I was reading Baydin et al, Automatic Differentiation in Machine Learning: a Survey, 2018 (Arxiv), which differentiates between symbolic differentiation and automatic differentiation (AD). It then says:
AD Is Not Symbolic Differentiation. Symbolic differentiation is the automatic manipulation of [symbolic] expressions.
AD can be thought of as performing a non-standard interpretation of a computer program where this interpretation involves augmenting the standard computation with the calculation of various derivatives.
Evaluation traces form the basis of the AD techniques. [A computational graph (Bauer, 1974) visualizes dependency relations of (input, working, output) variables in evaluation traces.]
It then goes on by describing how to compute the derivative with AD (in forward or backward mode). The description is basically transforming the evaluation trace / computational graph.

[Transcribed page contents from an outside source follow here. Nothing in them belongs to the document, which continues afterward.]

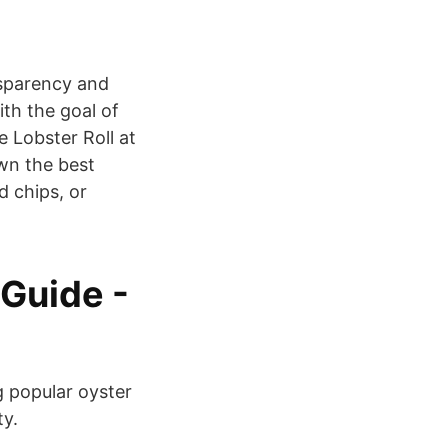
nsparency and
ith the goal of
 Lobster Roll at
own the best
d chips, or
 Guide -
g popular oyster
ty.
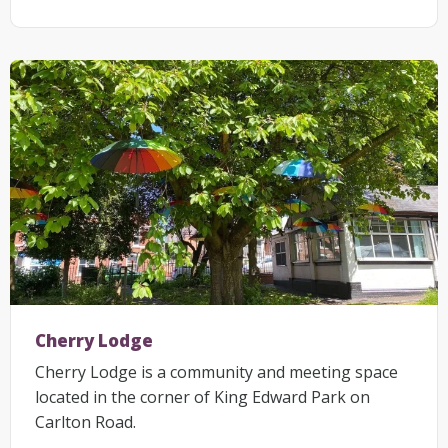
Cherry Lodge
Cherry Lodge is a community and meeting space
located in the corner of King Edward Park on
Carlton Road.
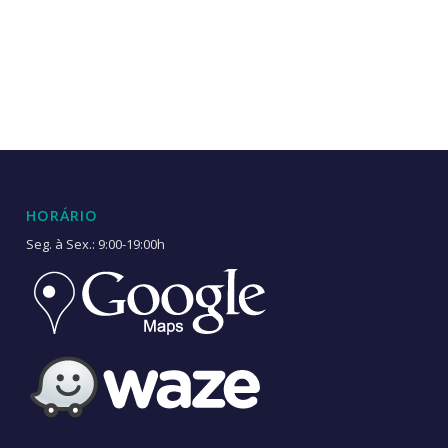
HORÁRIO
Seg. à Sex.: 9:00-19:00h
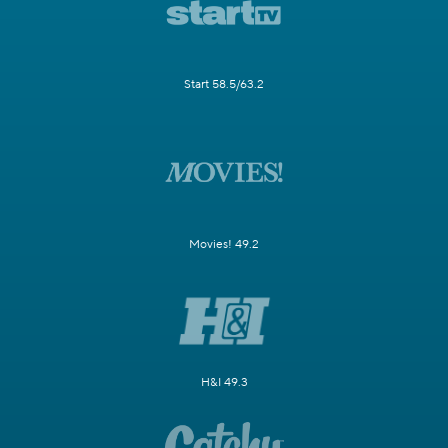
Start 58.5/63.2
Movies! 49.2
H&I 49.3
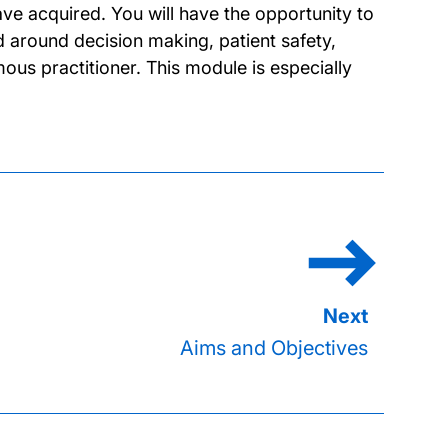
ve acquired. You will have the opportunity to
d around decision making, patient safety,
us practitioner. This module is especially
Aims and Objectives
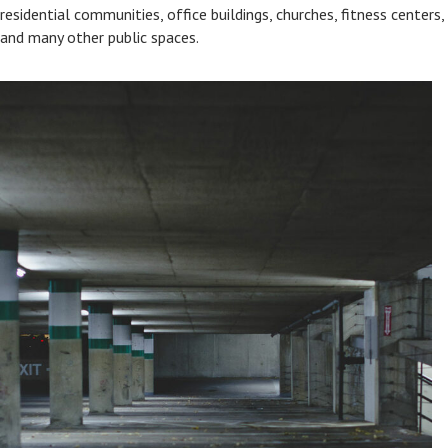
residential communities, office buildings, churches, fitness centers,
and many other public spaces.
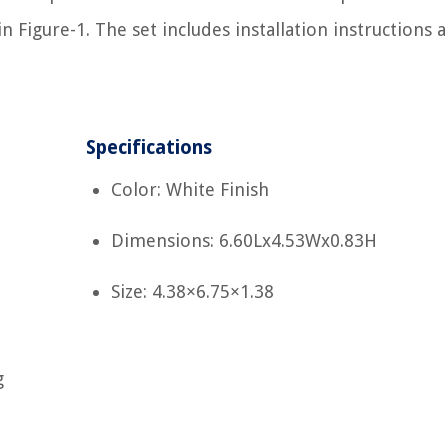
 Figure-1. The set includes installation instructions 
Specifications
Color: White Finish
Dimensions: 6.60Lx4.53Wx0.83H
Size: 4.38×6.75×1.38
g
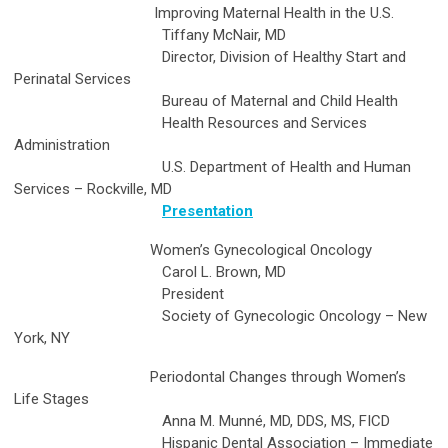
Improving Maternal Health in the U.S.
Tiffany McNair, MD
Director, Division of Healthy Start and
Perinatal Services
Bureau of Maternal and Child Health
Health Resources and Services
Administration
U.S. Department of Health and Human
Services – Rockville, MD
Presentation
Women’s Gynecological Oncology
Carol L. Brown, MD
President
Society of Gynecologic Oncology – New
York, NY
Periodontal Changes through Women’s
Life Stages
Anna M. Munné, MD, DDS, MS, FICD
Hispanic Dental Association – Immediate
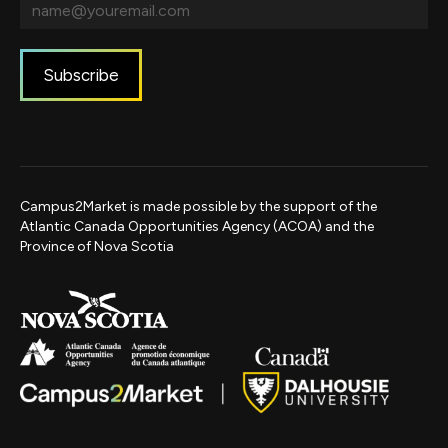
Campus2Market is made possible by the support of the
Atlantic Canada Opportunities Agency (ACOA) and the
Province of Nova Scotia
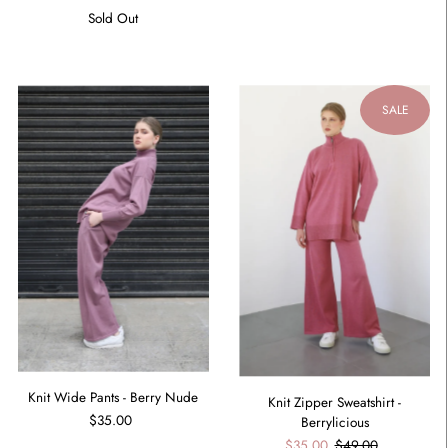
Sold Out
SALE
Knit Wide Pants - Berry Nude
Knit Zipper Sweatshirt -
$35.00
Berrylicious
$35.00
$49.00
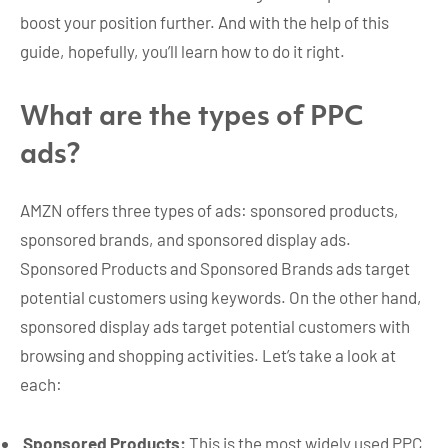
boost your position further. And with the help of this
guide, hopefully, you’ll learn how to do it right.
What are the types of PPC
ads?
AMZN offers three types of ads: sponsored products,
sponsored brands, and sponsored display ads.
Sponsored Products and Sponsored Brands ads target
potential customers using keywords. On the other hand,
sponsored display ads target potential customers with
browsing and shopping activities. Let’s take a look at
each:
Sponsored Products:
This is the most widely used PPC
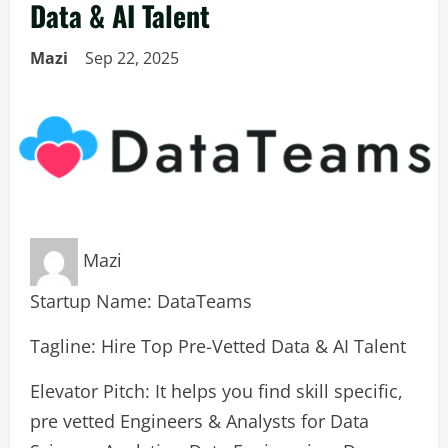
Data & AI Talent
Mazi
Sep 22, 2025
Mazi
Startup Name: DataTeams
Tagline: Hire Top Pre-Vetted Data & AI Talent
Elevator Pitch: It helps you find skill specific,
pre vetted Engineers & Analysts for Data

Autograd, Chainer, and PyTorch provide general-purpose reverse mode AD.
It also discusses Theano, TensorFlow, and others, but it basically compares define-and-run / static computational graph (Theano, TF) vs define-by-run / dynamic computational graph (PyTorch, TF Eager). (This would be orthogonal in my understanding to the question of how AD is performed, or would mostly just change how AD is implemented, but not so much the concept of AD.)
Theano is a computational graph optimizer and compiler [...] and it currently handles derivatives in a highly optimized form of symbolic differentiation. The result can be interpreted as a hybrid of symbolic differentiation and reverse mode AD, but Theano does not use the general-purpose reverse accumulation as we describe in this paper. (Personal communication with the authors.)
I'm not sure if the authors imply that Theano/TF do not provide general-purpose reverse mode AD (which would be wrong in my understanding).
I don't exactly understand how Theano does not use the general-purpose reverse accumulation.
Also, I don't understand how symbolic differentiation is different from AD, given this definition.
Or: How are symbolic expressions different from computational graphs?
Related is also differentiable programming
differentiable directed graphs assembled from functional blocks
where I again do not see the difference to a computational graph.
And backpropagation (BP):
The resulting algorithm is essentially equivalent to transforming the network evaluation function composed with the objective function under reverse mode AD, which, as we shall see, actually generalizes the backpropagation idea.
I don't see how reverse mode AD is more general than backpropagation. Is it? How?
Schmidhuber, Deep Learning in Neural Networks: An Overview, 2014 (section 5.5) (also) states:
BP is also known as the reverse mode of automatic differentiation (Griewank, 2012).